Water Is Chocolate's Worst Enemy. Here's Why
We've all been there. You're standing at the stove melting some beautiful milk or dark chocolate over low heat, just as the recipe instructed. You stir it gently, but suddenly, your pool of liquid velvet has transformed into a thick, grainy mess. What in the world happened to that beautiful, melty goodness?
That grittiness means your chocolate has seized, according to Science of Cooking. Odds are, you inadvertently added chocolate's worst enemy: water. Even a drop or two of water on the spoon can make chocolate seize, notes Chocolate Phayanak. That means the ingredients in the chocolate grabbed onto the water and clumped up, becoming insoluble.
So, why can you melt chocolate into a large amount of liquid, but just a tiny bit of water creates a grainy mess? Can this disaster be fixed? The answer lies in a bit of food science. (Don't be scared; it's easy to understand.)
What is seizing?
Seizing happens when chocolate turns into a stiff, dry, and unworkable mixture. This happens because of the nature of chocolate; it's a solid made up of chocolate liquor that contains cocoa solids and cocoa butter and sugar, per Hotel Chocolat. This process removes almost all of the water from those ingredients, creating a web of fat (cocoa butter), sugar, and cocoa solids, according to Fooducation. When you melt chocolate, these components separate evenly and smoothly in the heat.
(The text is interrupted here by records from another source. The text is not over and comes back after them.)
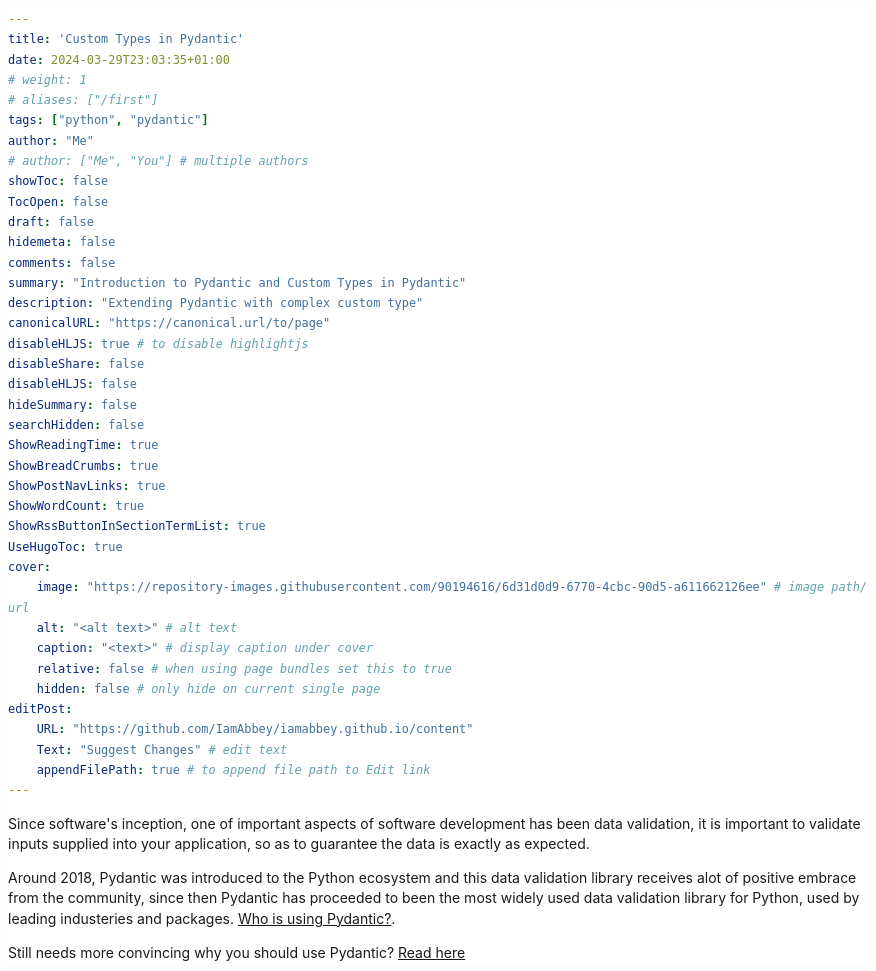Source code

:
 ```yaml
---
title: 'Custom Types in Pydantic'
date: 2024-03-29T23:03:35+01:00
# weight: 1
# aliases: ["/first"]
tags: ["python", "pydantic"]
author: "Me"
# author: ["Me", "You"] # multiple authors
showToc: false
TocOpen: false
draft: false
hidemeta: false
comments: false
summary: "Introduction to Pydantic and Custom Types in Pydantic"
description: "Extending Pydantic with complex custom type"
canonicalURL: "https://canonical.url/to/page"
disableHLJS: true # to disable highlightjs
disableShare: false
disableHLJS: false
hideSummary: false
searchHidden: false
ShowReadingTime: true
ShowBreadCrumbs: true
ShowPostNavLinks: true
ShowWordCount: true
ShowRssButtonInSectionTermList: true
UseHugoToc: true
cover:
    image: "https://repository-images.githubusercontent.com/90194616/6d31d0d9-6770-4cbc-90d5-a611662126ee" # image path/url
    alt: "<alt text>" # alt text
    caption: "<text>" # display caption under cover
    relative: false # when using page bundles set this to true
    hidden: false # only hide on current single page
editPost:
    URL: "https://github.com/IamAbbey/iamabbey.github.io/content"
    Text: "Suggest Changes" # edit text
    appendFilePath: true # to append file path to Edit link
---
```


Since software's inception, one of important aspects of software development has been data validation, it is important to validate inputs supplied into your application, so as to guarantee the data is exactly as expected.

Around 2018, Pydantic was introduced to the Python ecosystem and this data validation library receives alot of positive embrace from the community, since then Pydantic has proceeded to been the most widely used data validation library for Python, used by leading industeries and packages. [Who is using Pydantic?](https://docs.pydantic.dev/dev/#who-is-using-pydantic).

Still needs more convincing why you should use Pydantic? [Read here](https://docs.pydantic.dev/dev/why/#using-pydantic)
Unfortunately, sugar is hydrophilic, meaning it attracts and holds onto water, according to Biology Online. That little bit of water you added creates a kind of syrup with the sugar crystals that attracts even more sugar and cocoa solids, making that mess in just a few seconds. Now there are big clumps in the fat matrix. Believe it or not, even steam can make chocolate seize. (That's why in recipes, when you're told to melt chocolate in a double boiler, there are very stern instructions about not letting the water boil.)
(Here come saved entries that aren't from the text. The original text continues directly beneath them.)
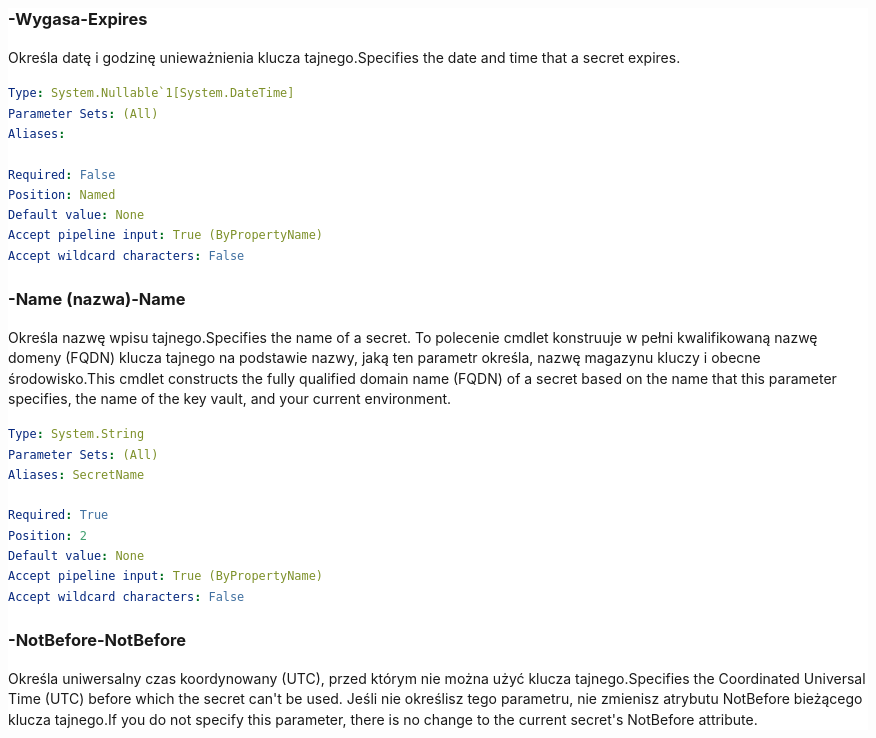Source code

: ### <span data-ttu-id="98d3c-133">-Wygasa</span><span class="sxs-lookup"><span data-stu-id="98d3c-133">-Expires</span></span>
<span data-ttu-id="98d3c-134">Określa datę i godzinę unieważnienia klucza tajnego.</span><span class="sxs-lookup"><span data-stu-id="98d3c-134">Specifies the date and time that a secret expires.</span></span>

```yaml
Type: System.Nullable`1[System.DateTime]
Parameter Sets: (All)
Aliases: 

Required: False
Position: Named
Default value: None
Accept pipeline input: True (ByPropertyName)
Accept wildcard characters: False
```

### <span data-ttu-id="98d3c-135">-Name (nazwa)</span><span class="sxs-lookup"><span data-stu-id="98d3c-135">-Name</span></span>
<span data-ttu-id="98d3c-136">Określa nazwę wpisu tajnego.</span><span class="sxs-lookup"><span data-stu-id="98d3c-136">Specifies the name of a secret.</span></span> <span data-ttu-id="98d3c-137">To polecenie cmdlet konstruuje w pełni kwalifikowaną nazwę domeny (FQDN) klucza tajnego na podstawie nazwy, jaką ten parametr określa, nazwę magazynu kluczy i obecne środowisko.</span><span class="sxs-lookup"><span data-stu-id="98d3c-137">This cmdlet constructs the fully qualified domain name (FQDN) of a secret based on the name that this parameter specifies, the name of the key vault, and your current environment.</span></span>

```yaml
Type: System.String
Parameter Sets: (All)
Aliases: SecretName

Required: True
Position: 2
Default value: None
Accept pipeline input: True (ByPropertyName)
Accept wildcard characters: False
```

### <span data-ttu-id="98d3c-138">-NotBefore</span><span class="sxs-lookup"><span data-stu-id="98d3c-138">-NotBefore</span></span>
<span data-ttu-id="98d3c-139">Określa uniwersalny czas koordynowany (UTC), przed którym nie można użyć klucza tajnego.</span><span class="sxs-lookup"><span data-stu-id="98d3c-139">Specifies the Coordinated Universal Time (UTC) before which the secret can't be used.</span></span>
<span data-ttu-id="98d3c-140">Jeśli nie określisz tego parametru, nie zmienisz atrybutu NotBefore bieżącego klucza tajnego.</span><span class="sxs-lookup"><span data-stu-id="98d3c-140">If you do not specify this parameter, there is no change to the current secret's NotBefore attribute.</span></span>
But why can you melt chocolate in a large amount of liquid? The answer is proportion. Adding more water means that the water is the main component in the solution instead of fat, and the sugar, cocoa solids, and cocoa butter evenly distribute in the liquid. Fooducation says to use at least a tablespoon of water for every 2 ounces of chocolate if you want to do this.
Can seized chocolate be fixed?
You can fix seized chocolate with a couple of methods. But be aware that if you're melting chocolate to coat candies, if it's seized, you have to start all over. These methods for fixing seized chocolate mean your chocolate coating won't be pure because of what you need to add: fat or water.
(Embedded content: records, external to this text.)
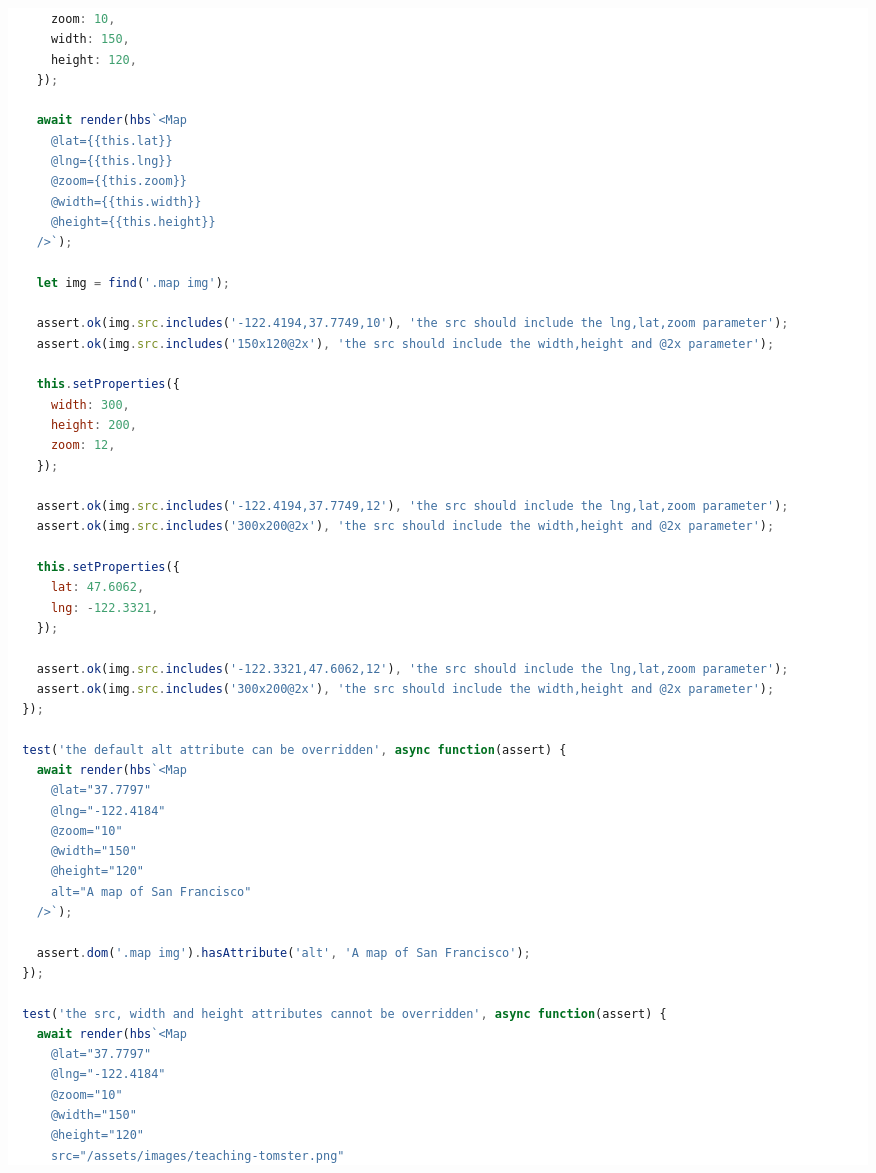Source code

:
 ```js { data-filename="tests/integration/components/map-test.js" data-diff="+33,+34,+35,+36,+37,+38,+39,+40,+41,+42,+43,+44,+45,+46,+47,+48,+49,+50,+51,+52,+53,+54,+55,+56,+57,+58,+59,+60,+61,+62,+63,+64,+65,+66,+67,+68,+69,+70,+71,+72" }
      zoom: 10,
      width: 150,
      height: 120,
    });

    await render(hbs`<Map
      @lat={{this.lat}}
      @lng={{this.lng}}
      @zoom={{this.zoom}}
      @width={{this.width}}
      @height={{this.height}}
    />`);

    let img = find('.map img');

    assert.ok(img.src.includes('-122.4194,37.7749,10'), 'the src should include the lng,lat,zoom parameter');
    assert.ok(img.src.includes('150x120@2x'), 'the src should include the width,height and @2x parameter');

    this.setProperties({
      width: 300,
      height: 200,
      zoom: 12,
    });

    assert.ok(img.src.includes('-122.4194,37.7749,12'), 'the src should include the lng,lat,zoom parameter');
    assert.ok(img.src.includes('300x200@2x'), 'the src should include the width,height and @2x parameter');

    this.setProperties({
      lat: 47.6062,
      lng: -122.3321,
    });

    assert.ok(img.src.includes('-122.3321,47.6062,12'), 'the src should include the lng,lat,zoom parameter');
    assert.ok(img.src.includes('300x200@2x'), 'the src should include the width,height and @2x parameter');
  });

  test('the default alt attribute can be overridden', async function(assert) {
    await render(hbs`<Map
      @lat="37.7797"
      @lng="-122.4184"
      @zoom="10"
      @width="150"
      @height="120"
      alt="A map of San Francisco"
    />`);

    assert.dom('.map img').hasAttribute('alt', 'A map of San Francisco');
  });

  test('the src, width and height attributes cannot be overridden', async function(assert) {
    await render(hbs`<Map
      @lat="37.7797"
      @lng="-122.4184"
      @zoom="10"
      @width="150"
      @height="120"
      src="/assets/images/teaching-tomster.png"
```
If you're using the chocolate to make cookies or a cake, you can add more fat, according to Cuisine at Home. But you have to use a fat that doesn't contain any liquid. Butter is about 16 to 18% water, per Taste, so that's out. Use vegetable shortening or vegetable oil; just about a teaspoon, and stir it vigorously into the seized chocolate until it's smooth again.
If you're going to use the chocolate to make a sauce, add just a bit of boiling water, per America's Test Kitchen. This dissolves the sugar clumps and stabilizes the mixture. Use a teaspoon of boiling water and, again, stir like crazy. Add a tiny bit more boiling water if necessary.